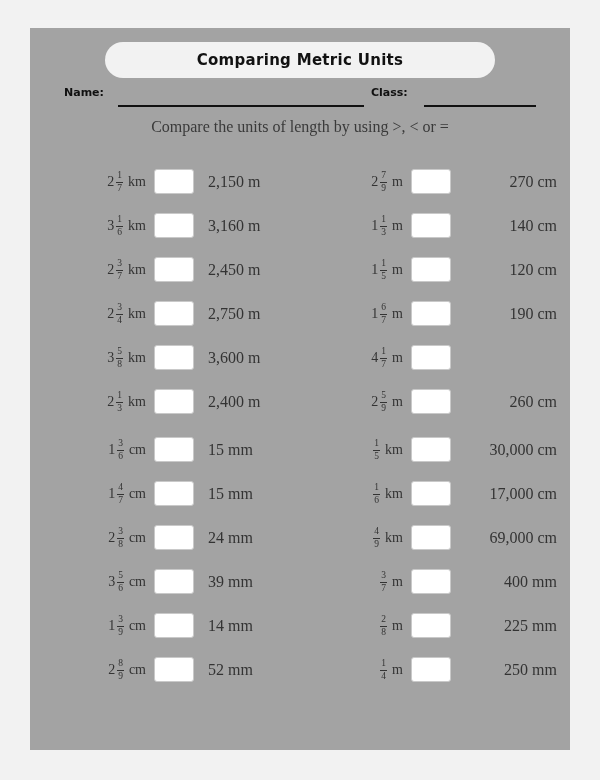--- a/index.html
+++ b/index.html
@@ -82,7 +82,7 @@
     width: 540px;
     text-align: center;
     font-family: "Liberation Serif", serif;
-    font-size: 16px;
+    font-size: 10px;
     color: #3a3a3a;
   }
= = = =
◆ **Exercise requirements**
Write the material out again word for word and omit any images.

◆ **Answer for this exercise**
--- a/index.html
+++ b/index.html
@@ -82,7 +82,7 @@
     width: 540px;
     text-align: center;
     font-family: "Liberation Serif", serif;
-    font-size: 16px;
+    font-size: 10px;
     color: #3a3a3a;
   }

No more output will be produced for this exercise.